(EXERCISE DESCRIPTION): The reply must repeat the listing below exactly and carry none of its pictures.

(DATA TO PROCESS):
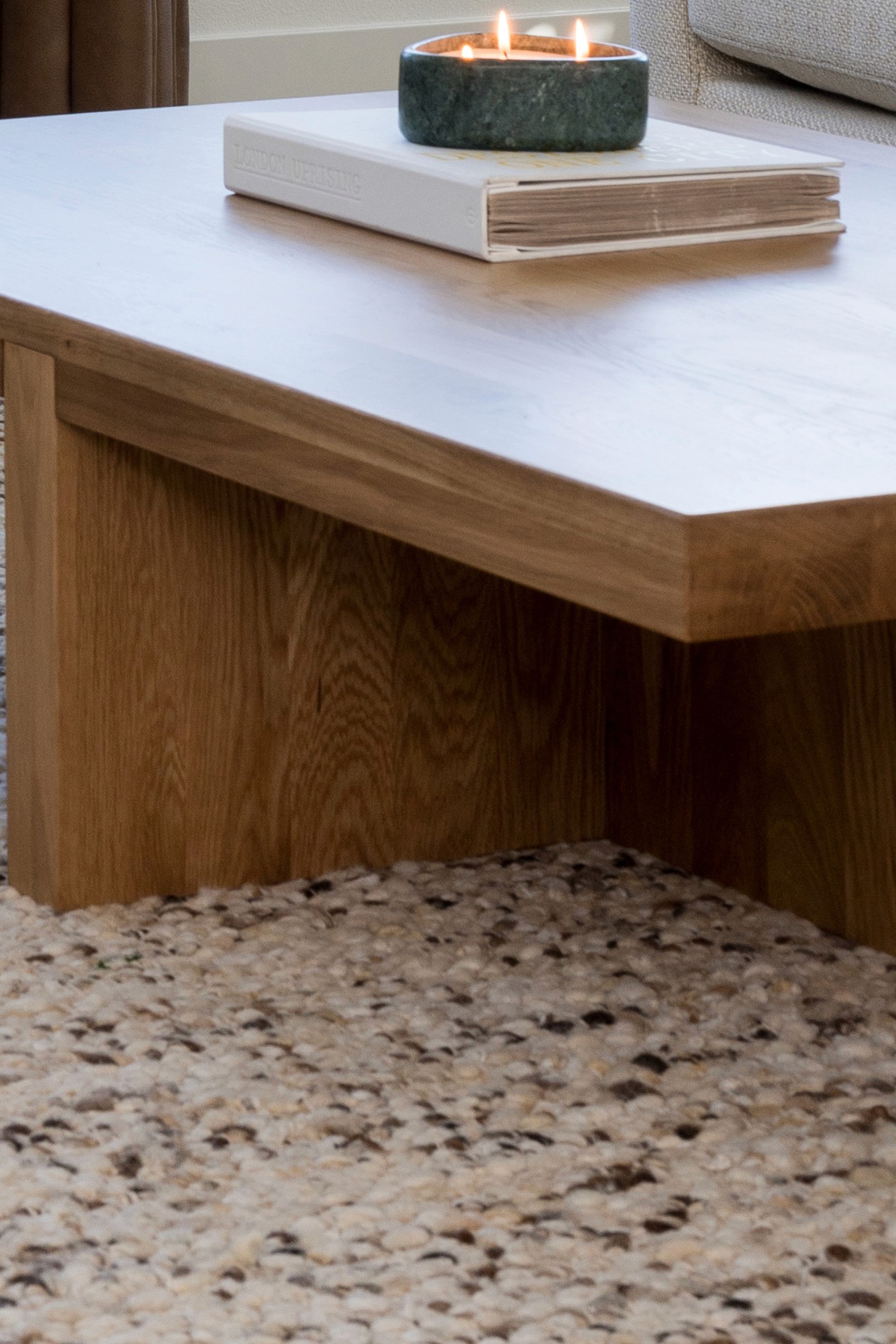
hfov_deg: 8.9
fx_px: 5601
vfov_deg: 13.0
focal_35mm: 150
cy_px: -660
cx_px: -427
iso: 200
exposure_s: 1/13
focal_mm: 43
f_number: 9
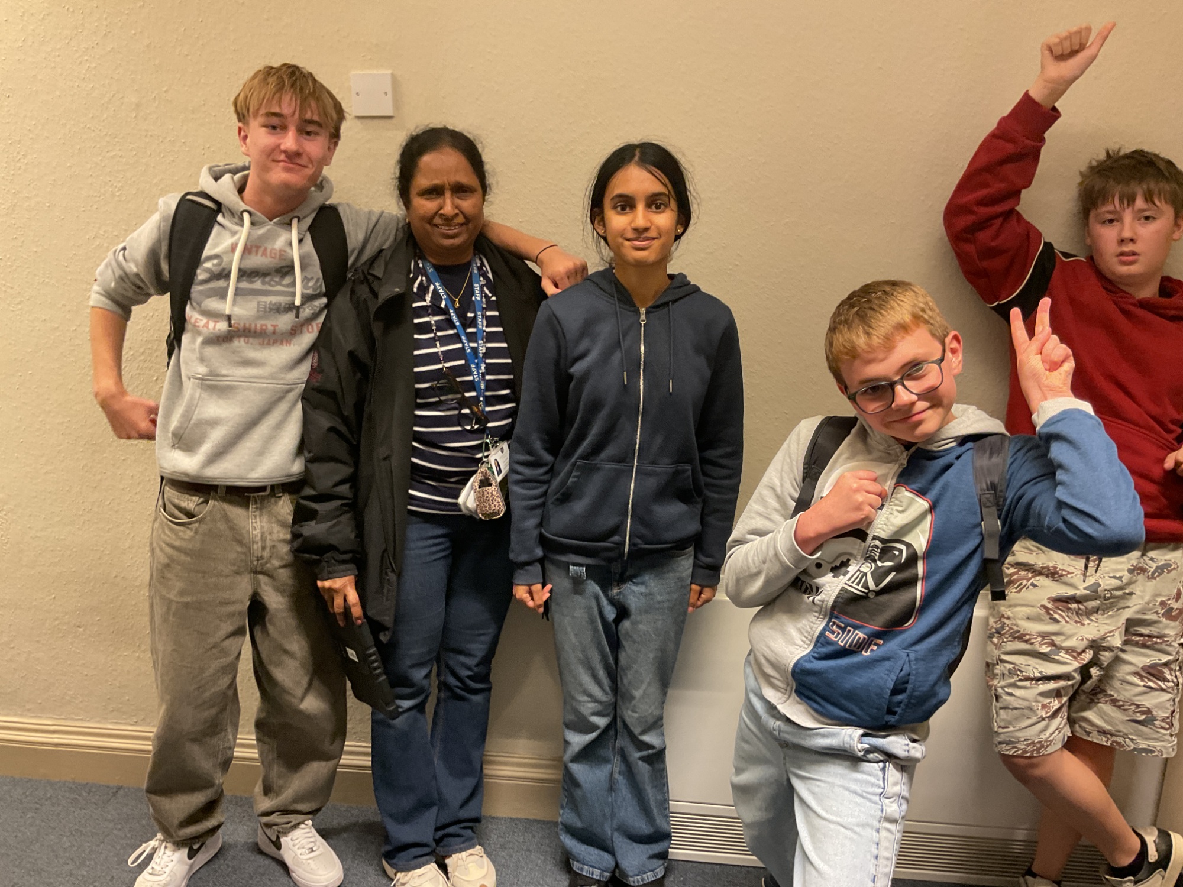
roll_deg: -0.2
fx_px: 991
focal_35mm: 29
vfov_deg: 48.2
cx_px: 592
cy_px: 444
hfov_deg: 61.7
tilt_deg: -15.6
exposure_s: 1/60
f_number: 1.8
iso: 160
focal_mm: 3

(TASK RESULT):
hfov_deg: 8.9
fx_px: 5601
vfov_deg: 13.0
focal_35mm: 150
cy_px: -660
cx_px: -427
iso: 200
exposure_s: 1/13
focal_mm: 43
f_number: 9
roll_deg: -0.2
fx_px: 991
focal_35mm: 29
vfov_deg: 48.2
cx_px: 592
cy_px: 444
hfov_deg: 61.7
tilt_deg: -15.6
exposure_s: 1/60
f_number: 1.8
iso: 160
focal_mm: 3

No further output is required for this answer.